System for interfacing a circuit that makes a private payphone sound like a real bell payphone

Abstract

A toll telephone that has a circuit that makes a private payphone, sound like a real Bell Co. payphone. The mic path switches off to a Central Office, and reroutes sound back to your ear piece (receiver) while not enabled by the microprocessor.

Description

BACKGROUND OF INVENTION

[0001] 1. Field of the Invention

[0002] The present invention relates to the telephony art.

[0003] 2. Description of the Prior Art

[0004] All privately owned pay telephones employing electronic circuitry in use today are designed to have the transmitter (Microphone, i.e. Mic) in a non-operational mode until the phone call is completed. This was done as an anti-fraud measure. If the Mic was turned on at all times, and therefore allowing sound and data to be passed onto a phone line, the user of the phone would be able to send information out on the line without paying for the service. If Dual Tone Multi Frequency (DTMF) tones were to be sent, a central office would consider that as the phone being dialed. Without having dialed the number through the pay phones keypad, no money would be requested or collected. This is why when a person initially picks up the handset, there is no feedback from the phone if sound (such as talking or blowing over the mouthpiece) is created into the phone. Once the call has been dialed, and the user is instructed by the pay phone to deposit the correct amount of money, and the user has, done so, the pay phone will then, and only then, dial out the DTMF tones to cause a central office (C.O.) to route the call. Once a valid connection is made, a C.O. sends an audio signal back to the phone to indicate that the call is complete and a talk path can be opened to allow verbal communication to commence. The major problem with this method is that a faulty transmitter in the handset would not be noticed until the call is considered to have gone through and the pay phone is then set to collect the money.

WHAT YOU WILL DO:
1. Update the payphone circuit text, starting at "System for interfacing" and ending at "by the microprocessor.", so that "payphone" is replaced by "pay telephone".
2. Decide whether each statement agrees with the payphone circuit text, and back each yes or no with the deciding words quoted from it.
(a) Privately owned electronic pay telephones keep the Mic non-operational until the call is completed.
(b) A faulty transmitter in the handset is noticed as soon as the handset is picked up.
(c) The pay phone dials out the DTMF tones before the user deposits money.

SUPPLIED RECORDS:
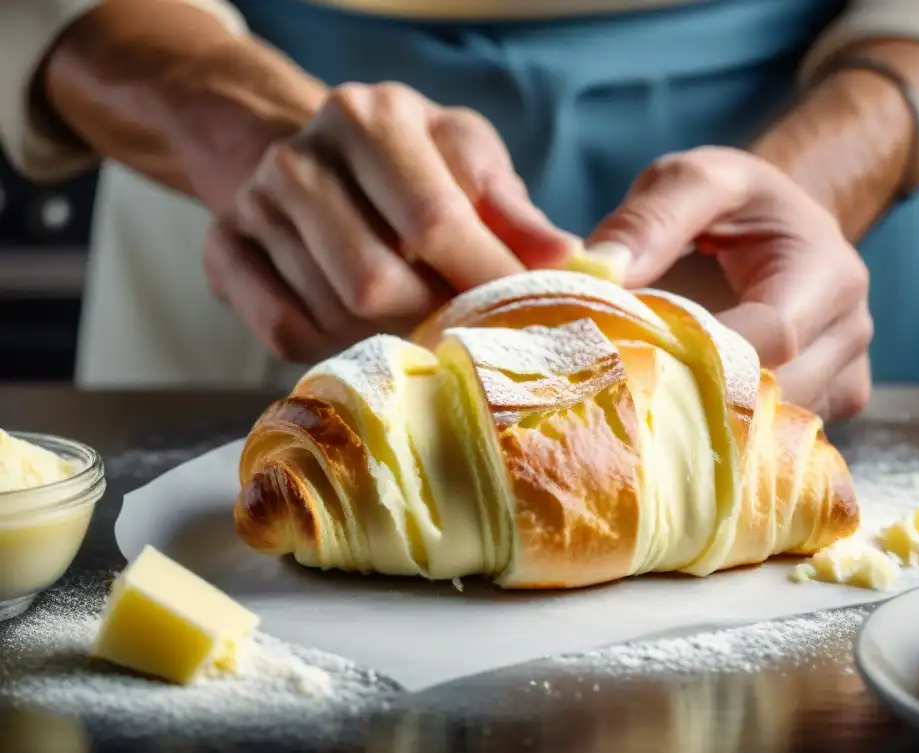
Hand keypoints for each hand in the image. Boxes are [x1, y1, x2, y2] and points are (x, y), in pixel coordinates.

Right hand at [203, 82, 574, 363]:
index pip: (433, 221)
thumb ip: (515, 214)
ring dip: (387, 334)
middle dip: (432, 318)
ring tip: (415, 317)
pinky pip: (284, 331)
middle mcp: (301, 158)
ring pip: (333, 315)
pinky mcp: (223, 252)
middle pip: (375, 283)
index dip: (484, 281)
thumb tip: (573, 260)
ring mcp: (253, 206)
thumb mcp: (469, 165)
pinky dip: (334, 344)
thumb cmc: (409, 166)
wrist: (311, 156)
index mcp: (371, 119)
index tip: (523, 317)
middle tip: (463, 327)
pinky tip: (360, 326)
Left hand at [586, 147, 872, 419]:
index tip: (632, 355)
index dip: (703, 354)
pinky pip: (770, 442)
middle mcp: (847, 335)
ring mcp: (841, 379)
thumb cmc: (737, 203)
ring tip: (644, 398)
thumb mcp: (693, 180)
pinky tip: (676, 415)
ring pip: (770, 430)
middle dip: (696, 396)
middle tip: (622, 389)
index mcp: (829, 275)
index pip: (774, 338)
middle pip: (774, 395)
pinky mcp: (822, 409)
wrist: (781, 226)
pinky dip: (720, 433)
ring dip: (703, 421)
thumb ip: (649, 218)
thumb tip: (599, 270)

--

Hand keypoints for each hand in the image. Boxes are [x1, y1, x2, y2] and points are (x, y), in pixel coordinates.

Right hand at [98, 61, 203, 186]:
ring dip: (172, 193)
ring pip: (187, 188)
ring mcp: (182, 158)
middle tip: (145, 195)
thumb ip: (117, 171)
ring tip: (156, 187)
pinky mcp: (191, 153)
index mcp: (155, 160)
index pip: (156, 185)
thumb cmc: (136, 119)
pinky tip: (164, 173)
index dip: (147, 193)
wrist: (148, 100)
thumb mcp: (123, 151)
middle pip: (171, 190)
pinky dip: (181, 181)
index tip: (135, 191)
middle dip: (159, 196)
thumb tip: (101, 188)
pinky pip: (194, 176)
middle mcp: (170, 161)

PER-TASK OUTPUTS:
1.
System for interfacing a circuit that makes a private pay telephone sound like a real bell pay telephone

Abstract

A toll telephone that has a circuit that makes a private pay telephone, sound like a real Bell Co. pay telephone. The mic path switches off to a Central Office, and reroutes sound back to your ear piece (receiver) while not enabled by the microprocessor.

2.
(a) Yes: "designed to have the transmitter (Microphone, i.e. Mic) in a non-operational mode until the phone call is completed"
(b) No: "a faulty transmitter in the handset would not be noticed until the call is considered to have gone through"
(c) No: "and the user has, done so, the pay phone will then, and only then, dial out the DTMF tones"